> DIRECTIONS FOR THIS TASK:
Omit all pictures, then print the entries exactly.

> SUPPLIED DATA:
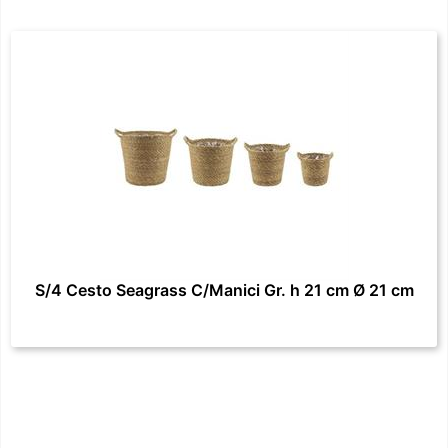
S/4 Cesto Seagrass C/Manici Gr. h 21 cm Ø 21 cm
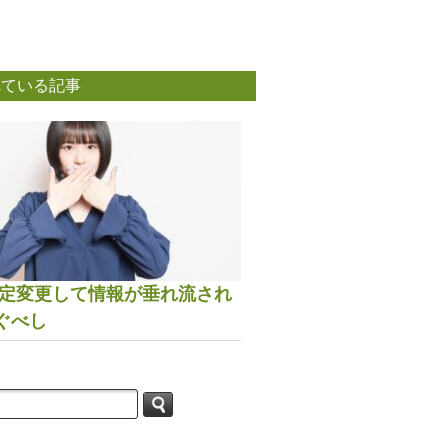
れている記事
は設定変更して情報が垂れ流され
ぐべし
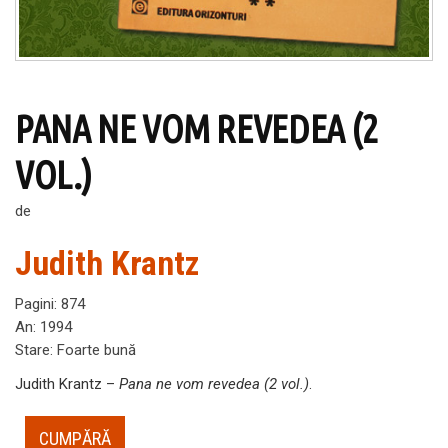
PANA NE VOM REVEDEA (2
VOL.)
de
Judith Krantz
Pagini
:
874
An
:
1994
Stare
:
Foarte bună
Judith Krantz –
Pana ne vom revedea (2 vol.)
.
CUMPĂRĂ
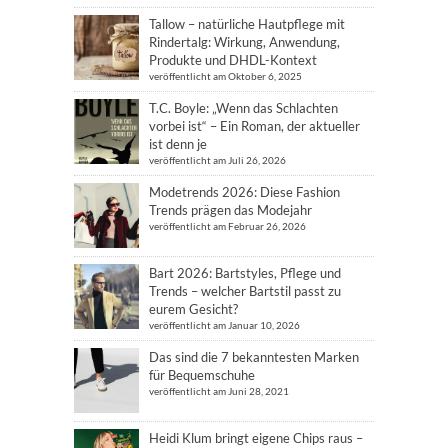
Tallow – natürliche Hautpflege mit
Rindertalg: Wirkung, Anwendung,
Produkte und DHDL-Kontext
veröffentlicht am Oktober 6, 2025
T.C. Boyle: „Wenn das Schlachten
vorbei ist“ – Ein Roman, der aktueller
ist denn je
veröffentlicht am Juli 26, 2026
Modetrends 2026: Diese Fashion
Trends prägen das Modejahr
veröffentlicht am Februar 26, 2026
Bart 2026: Bartstyles, Pflege und
Trends – welcher Bartstil passt zu
eurem Gesicht?
veröffentlicht am Januar 10, 2026
Das sind die 7 bekanntesten Marken
für Bequemschuhe
veröffentlicht am Juni 28, 2021
Heidi Klum bringt eigene Chips raus –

> RESULT FOR THIS TASK:
S/4 Cesto Seagrass C/Manici Gr. h 21 cm Ø 21 cm
れている記事
は設定変更して情報が垂れ流され
ぐべし
PANA NE VOM REVEDEA (2
VOL.)
de
Judith Krantz
Pagini
:
874
An
:
1994
Stare
:
Foarte bună
Judith Krantz –
Pana ne vom revedea (2 vol.)
.
CUMPĂRĂ
Tallow – natürliche Hautpflege mit
Rindertalg: Wirkung, Anwendung,
Produkte und DHDL-Kontext
veröffentlicht am Oktober 6, 2025
T.C. Boyle: „Wenn das Schlachten
vorbei ist“ – Ein Roman, der aktueller
ist denn je
veröffentlicht am Juli 26, 2026
Modetrends 2026: Diese Fashion
Trends prägen das Modejahr
veröffentlicht am Februar 26, 2026
Bart 2026: Bartstyles, Pflege und
Trends – welcher Bartstil passt zu
eurem Gesicht?
veröffentlicht am Januar 10, 2026
Das sind die 7 bekanntesten Marken
für Bequemschuhe
veröffentlicht am Juni 28, 2021
Heidi Klum bringt eigene Chips raus –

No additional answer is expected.